A new survey by the Association of MBAs and the Business Graduates Association has found that more than half of MBA students do not intend to return to the same job once they complete their studies. The survey, which actually aimed to understand how students are managing to balance their various commitments amid the pandemic, was conducted between March and May this year and covers respondents from around the world.
Within the 62 percent of respondents who said they plan to change jobs, 29 percent are planning to move to a different company and different industry, but with the same job function; and 33 percent are planning to move to a different company in the same industry, with a different job function. Only 16 percent actually said they would stay with their current company.
The possibility that MBA students are using their studies as a springboard to move on to a new position is somewhat substantiated by students' stated objectives in completing an MBA. 51 percent admitted their main reason for the MBA was to change career, while 49 percent said they wanted to help differentiate themselves in the job market.
At the same time, the larger majority of students are clearly out to expand their skills and knowledge. 70 percent said they wanted to "acquire more skills and knowledge about the business world", while 69 percent said they wanted to expand their area of expertise. Specifically, students were most interested in developing their business skills and people management skills. They were most likely to pursue topics such as general management and global leadership, with finance and strategy-related topics close behind.

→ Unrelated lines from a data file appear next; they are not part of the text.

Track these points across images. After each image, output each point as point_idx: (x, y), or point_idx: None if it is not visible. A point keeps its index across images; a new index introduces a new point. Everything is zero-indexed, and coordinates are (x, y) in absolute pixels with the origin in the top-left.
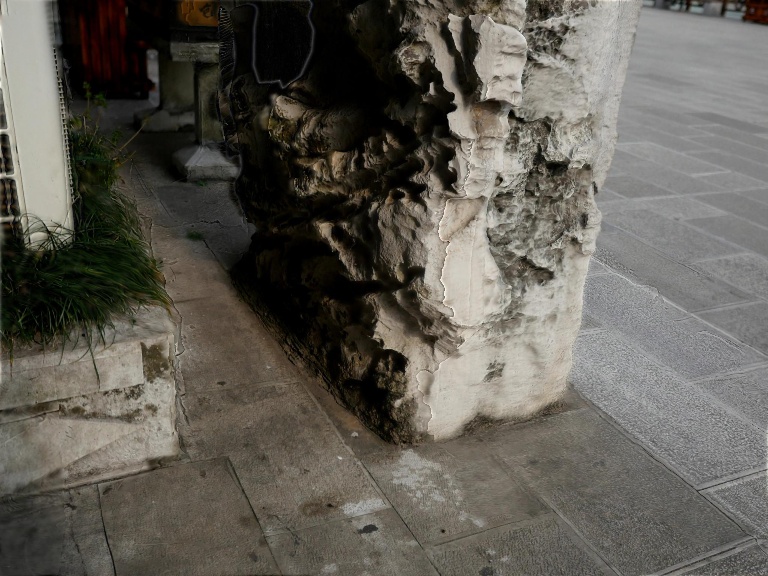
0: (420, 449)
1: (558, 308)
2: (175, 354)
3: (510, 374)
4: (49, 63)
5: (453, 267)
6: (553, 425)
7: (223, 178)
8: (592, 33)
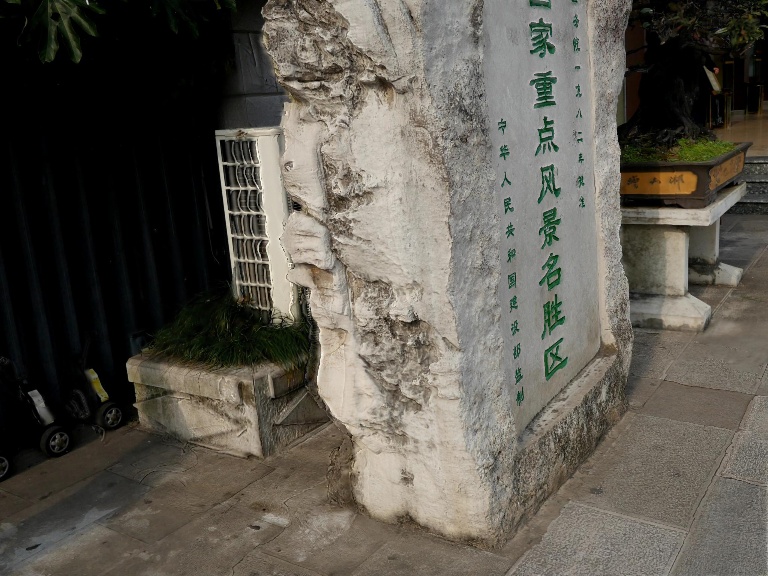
0: (338, 509)
1: (434, 439)
2: (272, 398)
3: (421, 487)
4: (281, 229)
5: (332, 375)
6: (462, 553)
7: None
8: (374, 223)
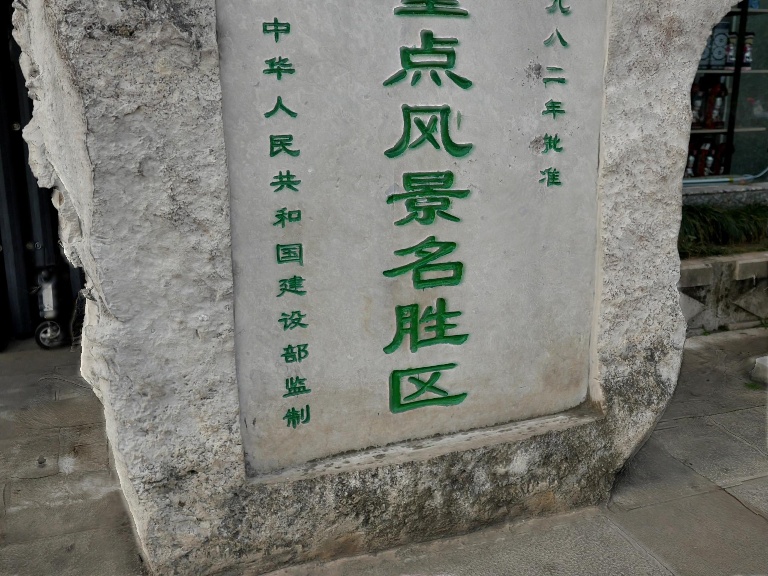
0: (104, 473)
1: None
2: None
3: None
4: None
5: (86, 318)
6: None
7: None
8: None
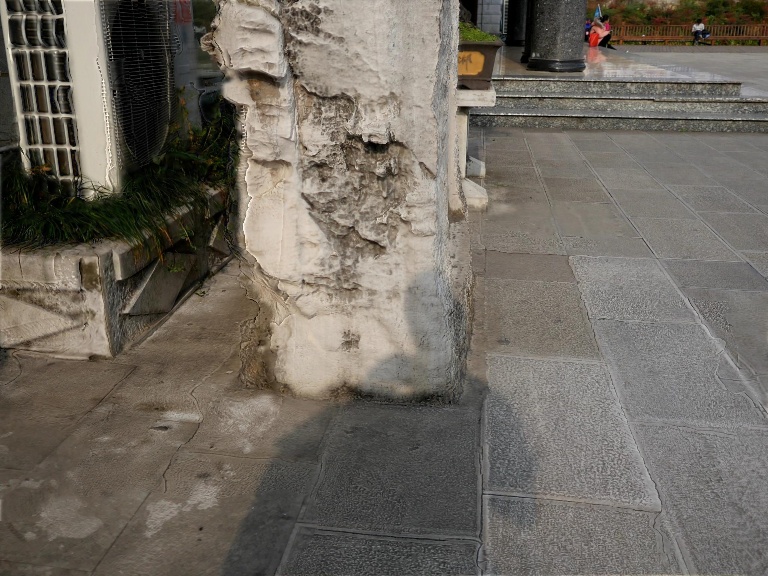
0: (260, 391)
1: (398, 286)
2: (118, 279)
3: (369, 348)
4: (94, 68)
5: (264, 222)
6: (421, 414)
7: None
8: (353, 12)
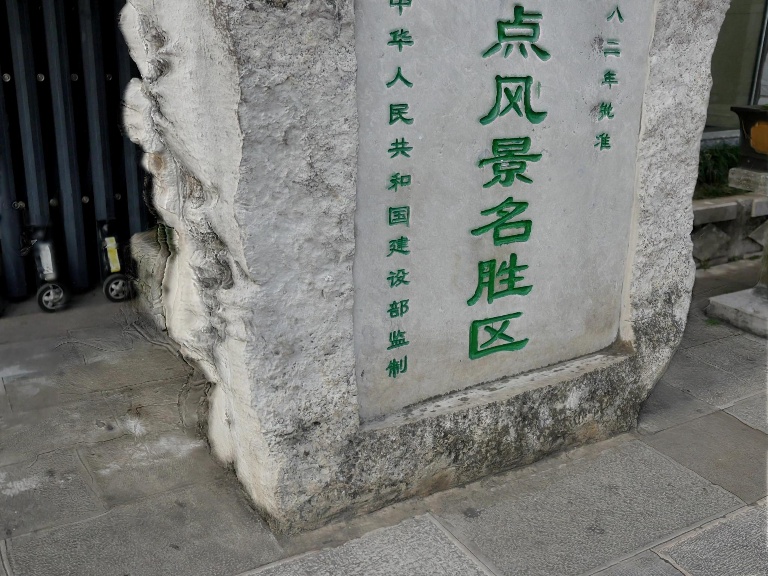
0: (178, 432)
1: None
2: None
3: None
4: None
5: (171, 281)
6: (247, 525)
7: (738, 324)
8: None
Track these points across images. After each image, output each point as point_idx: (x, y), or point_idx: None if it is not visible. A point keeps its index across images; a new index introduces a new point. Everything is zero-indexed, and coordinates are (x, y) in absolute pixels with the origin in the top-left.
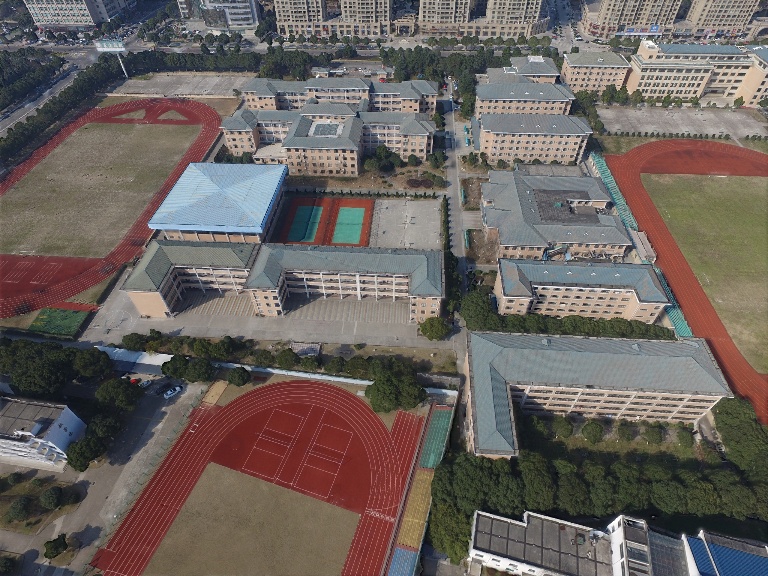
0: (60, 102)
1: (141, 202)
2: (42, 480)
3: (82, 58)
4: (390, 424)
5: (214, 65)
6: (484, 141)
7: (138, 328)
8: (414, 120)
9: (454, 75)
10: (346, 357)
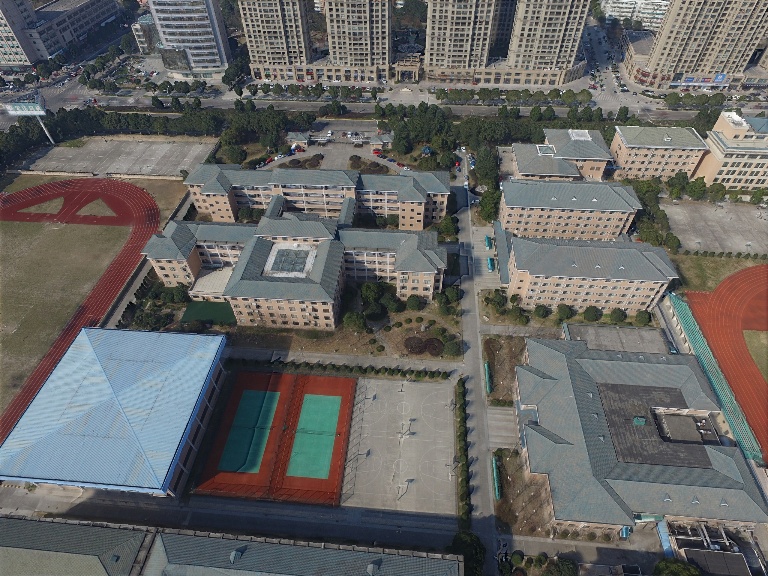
0: None
1: (16, 377)
2: None
3: (6, 112)
4: None
5: (163, 128)
6: (517, 281)
7: None
8: (416, 250)
9: (469, 146)
10: None
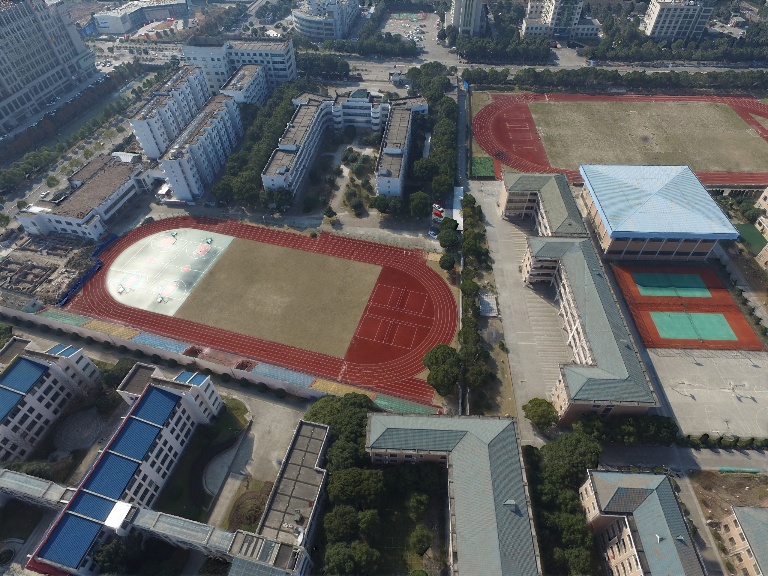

David Woods-Hale, director of marketing and communications at AMBA & BGA and author of the report, observed that MBA students have a passion for lifelong learning, but they also have a "diverse set of views around their own ambitions".
On the downside, though, the survey also found that MBA programs may not have been able to meet the expectations associated with those ambitions, with respondents saying that the interactive and networking opportunities were fewer than expected—possibly due to COVID-19—and that the alumni and job prospects were also below expectations even before the pandemic.